Disney cuts traditional TV investment to focus on streaming profitability

Walt Disney has significantly reduced its investment in programming for traditional television networks to focus on maximizing audiences and profit in the streaming era, according to CEO Bob Iger. Returning as CEO in November 2022, Iger reassessed traditional media and recognized that channels like ABC still play a crucial role in marketing and reaching older viewers not engaged with Disney’s streaming content, such as “Abbott Elementary.”

Despite their continued importance, Disney has dramatically cut content investment for these traditional networks.

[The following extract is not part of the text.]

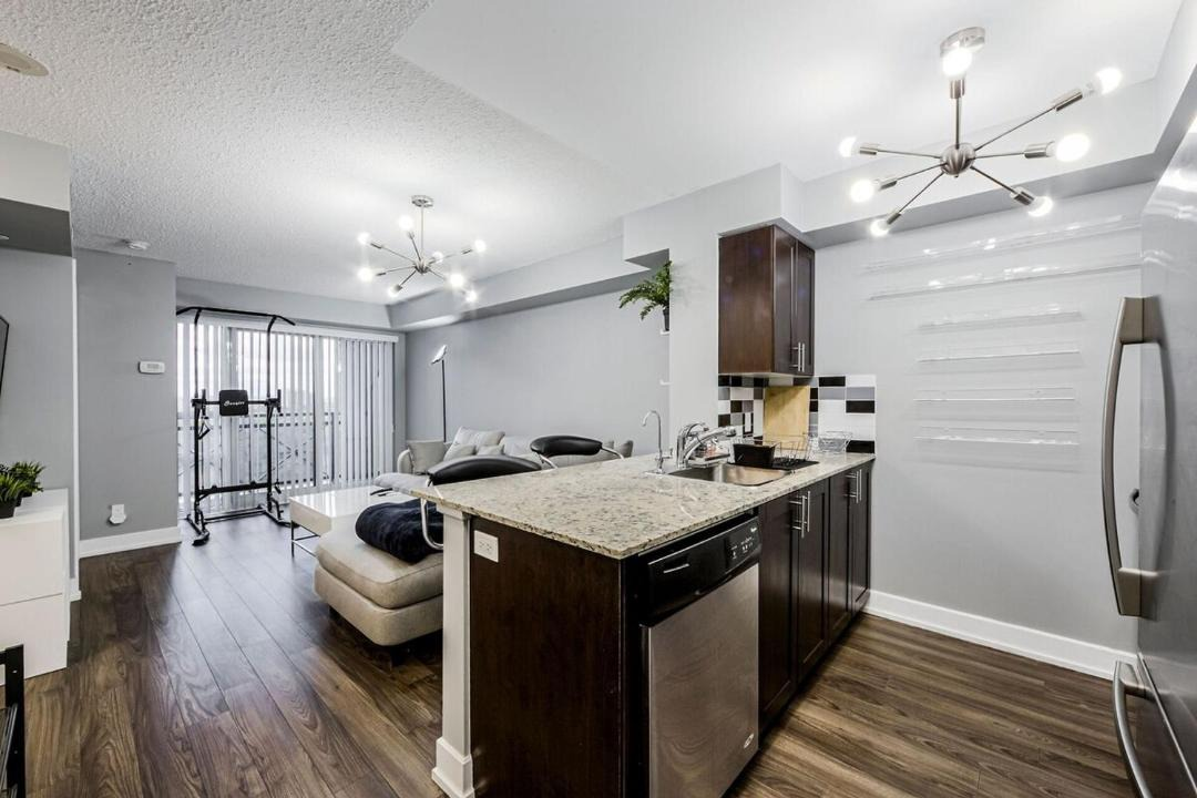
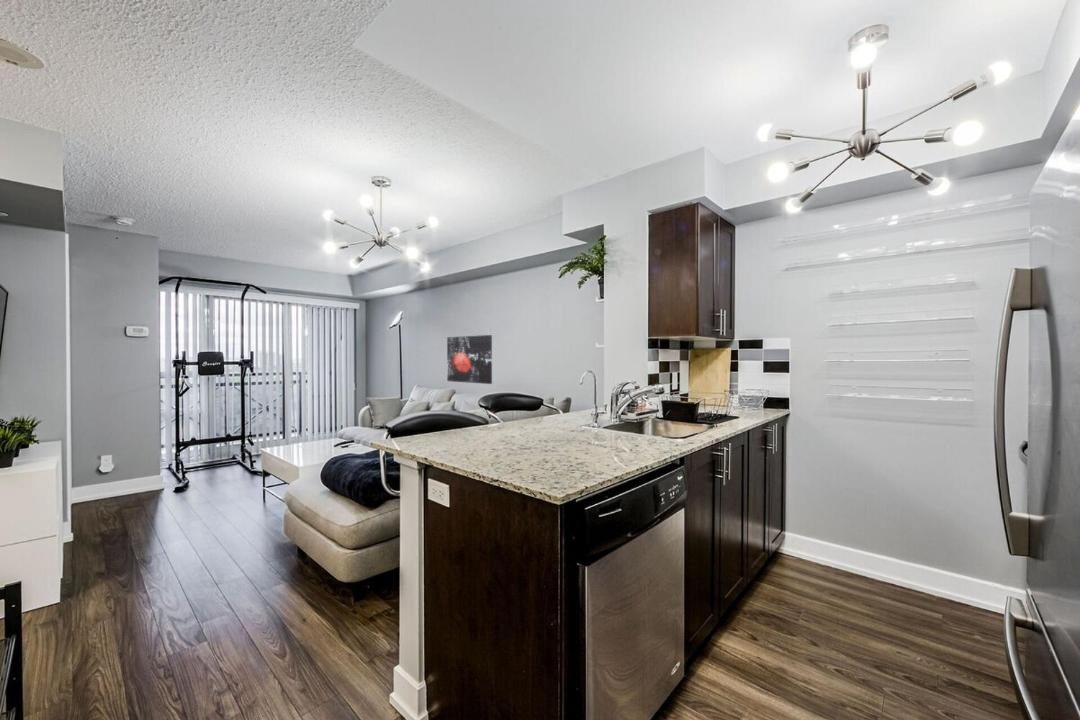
+ wall art [446,334,493,385]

At the MoffettNathanson’s 2024 Media, Internet, and Communications Conference, Iger stated, “We feel comfortable with our hand right now because we’re using those networks efficiently and effectively.”

Shows like “Abbott Elementary” and “Grey’s Anatomy” transition swiftly to Disney’s Hulu, drawing younger audiences. This strategy helps Disney amortize costs across platforms. Dana Walden, overseeing both traditional networks and streaming, plays a key role in this integrated approach. “We’re basically aggregating a greater audience, amortizing costs, and using the marketing of the traditional network to help in some cases,” Iger said. This approach is applied to Disney Channel, ABC, and National Geographic.

Iger also noted that while Disney’s theme parks have experienced double-digit revenue growth recently, sustaining such growth rates long-term may not be realistic. “We’ve had extraordinary growth, but delivering double-digit revenue growth well into the future is not necessarily achievable,” he commented.